Ms Ellis noted a demand for jet lag services to help restore circadian rhythms. And these could come in the form of apps, sleep plans and massages.
Slow wellness travel
In light of our move towards sustainable living, there will be a more conscious effort to reduce carbon footprints, and that means choosing land transport over air, flying less, staying grounded and choosing #undertourism.
In this case, slow wellness travel refers to travelling at a human pace. Think walking, hiking, cycling and riding. Seeing how we could all do with more physical activity, this is one trend we will gladly jump on.
Urban wellness retreats
In fast-paced cities like ours where stress and burnout are getting more prevalent, busy working professionals are seeking quick respites.
They could be in the form of weekend staycations, or as brief as taking lunchtime naps or meditating during free pockets of time.
Wellness clubs are starting to pop up in various cities, noted Ms Ellis.
If you are up for something immersive, try Spa Esprit's Super Vibrator treatment, a 120-minute session comprising an energy reading, aromatherapy, sound healing and a full-body massage.
Or book yourself into a restorative infrared sauna session at Pure Wellness Studio. The infrared technology is said to boost sleep, skin health and muscle recovery.
Switching on the 'belief' mechanism
Given the amount of stress and confusion in the world, there has been an almost unquestioning uptake of spiritual activities such as crystal healing, sound baths, aura readings and the like.
Well, if you believe that something works for you, then it works right?
If you are new to sound baths, check out one of the crystal bowl sound healing classes by Nila Wellness.
The set-up is non-intimidating. All you need to do is lie down in any comfortable position, close your eyes and let the sound waves ripple through your body for the positive effects of vibration. You are even allowed to fall asleep.
Because being in nature is so therapeutic and has proven health benefits, every activity to do with nature and being digitally disconnected is likely to be well-received.
It includes forest bathing, hiking, going off the beaten track, and other wild and unique outdoor experiences. Closer to home, the interest in indoor plants continues to bloom.
The wellness market is no doubt dominated by women, so it should come as no surprise that more travel programmes will be catered for them, especially those seeking tough, gritty experiences.
Women travelling solo has picked up. Now, it is time for travel companies to raise the bar by offering more bespoke experiences for this breed of women.
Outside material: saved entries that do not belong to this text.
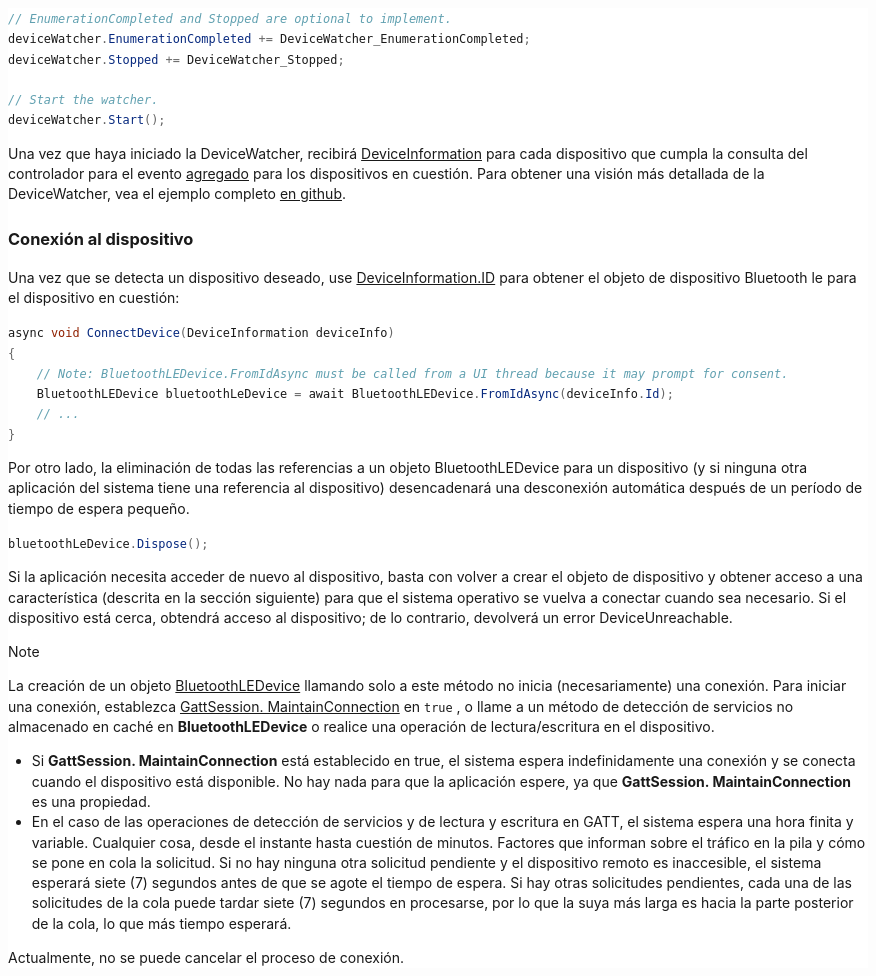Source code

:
 ```csharp
// EnumerationCompleted and Stopped are optional to implement.
deviceWatcher.EnumerationCompleted += DeviceWatcher_EnumerationCompleted;
deviceWatcher.Stopped += DeviceWatcher_Stopped;

// Start the watcher.
deviceWatcher.Start();
```

Una vez que haya iniciado la DeviceWatcher, recibirá [DeviceInformation](/uwp/api/Windows.Devices.Enumeration.DeviceInformation) para cada dispositivo que cumpla la consulta del controlador para el evento [agregado](/uwp/api/windows.devices.enumeration.devicewatcher.added) para los dispositivos en cuestión. Para obtener una visión más detallada de la DeviceWatcher, vea el ejemplo completo [en github](https://github.com/Microsoft/Windows-universal-samples/tree/master/Samples/DeviceEnumerationAndPairing).

### <a name="connecting-to-the-device"></a>Conexión al dispositivo

Una vez que se detecta un dispositivo deseado, use [DeviceInformation.ID](/uwp/api/windows.devices.enumeration.deviceinformation.id) para obtener el objeto de dispositivo Bluetooth le para el dispositivo en cuestión:

```csharp
async void ConnectDevice(DeviceInformation deviceInfo)
{
    // Note: BluetoothLEDevice.FromIdAsync must be called from a UI thread because it may prompt for consent.
    BluetoothLEDevice bluetoothLeDevice = await BluetoothLEDevice.FromIdAsync(deviceInfo.Id);
    // ...
}
```

Por otro lado, la eliminación de todas las referencias a un objeto BluetoothLEDevice para un dispositivo (y si ninguna otra aplicación del sistema tiene una referencia al dispositivo) desencadenará una desconexión automática después de un período de tiempo de espera pequeño.

```csharp
bluetoothLeDevice.Dispose();
```

Si la aplicación necesita acceder de nuevo al dispositivo, basta con volver a crear el objeto de dispositivo y obtener acceso a una característica (descrita en la sección siguiente) para que el sistema operativo se vuelva a conectar cuando sea necesario. Si el dispositivo está cerca, obtendrá acceso al dispositivo; de lo contrario, devolverá un error DeviceUnreachable.  

> [!NOTE]
> La creación de un objeto [BluetoothLEDevice](/uwp/api/windows.devices.bluetooth.bluetoothledevice) llamando solo a este método no inicia (necesariamente) una conexión. Para iniciar una conexión, establezca [GattSession. MaintainConnection](/uwp/api/windows.devices.bluetooth.genericattributeprofile.gattsession.maintainconnection) en `true` , o llame a un método de detección de servicios no almacenado en caché en **BluetoothLEDevice** o realice una operación de lectura/escritura en el dispositivo.
>
> - Si **GattSession. MaintainConnection** está establecido en true, el sistema espera indefinidamente una conexión y se conecta cuando el dispositivo está disponible. No hay nada para que la aplicación espere, ya que **GattSession. MaintainConnection** es una propiedad.
> - En el caso de las operaciones de detección de servicios y de lectura y escritura en GATT, el sistema espera una hora finita y variable. Cualquier cosa, desde el instante hasta cuestión de minutos. Factores que informan sobre el tráfico en la pila y cómo se pone en cola la solicitud. Si no hay ninguna otra solicitud pendiente y el dispositivo remoto es inaccesible, el sistema esperará siete (7) segundos antes de que se agote el tiempo de espera. Si hay otras solicitudes pendientes, cada una de las solicitudes de la cola puede tardar siete (7) segundos en procesarse, por lo que la suya más larga es hacia la parte posterior de la cola, lo que más tiempo esperará.
>
> Actualmente, no se puede cancelar el proceso de conexión.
Ageing will be rebranded as cool
With longer average lifespans and a focus on active ageing, there will be a shift in perspective towards ageing, or what Ms Ellis calls "the new longevity economy".
Think about healthy ageing, instead of anti-ageing. Ageing is inevitable, so we might as well embrace it - both wrinkles and wisdom - instead of treating it like a disease. When your mind and body are sound and in sync, it does not matter whether you are 60 or 40.
Because it is hard - and also irresponsible - to simply drop your work and head off for a month-long holiday, Ms Ellis predicts a new travel concept called the "wellness sabbatical", in which work and wellness are blended.
This means going on relatively long breaks of at least three weeks, while staying connected and working remotely during that time.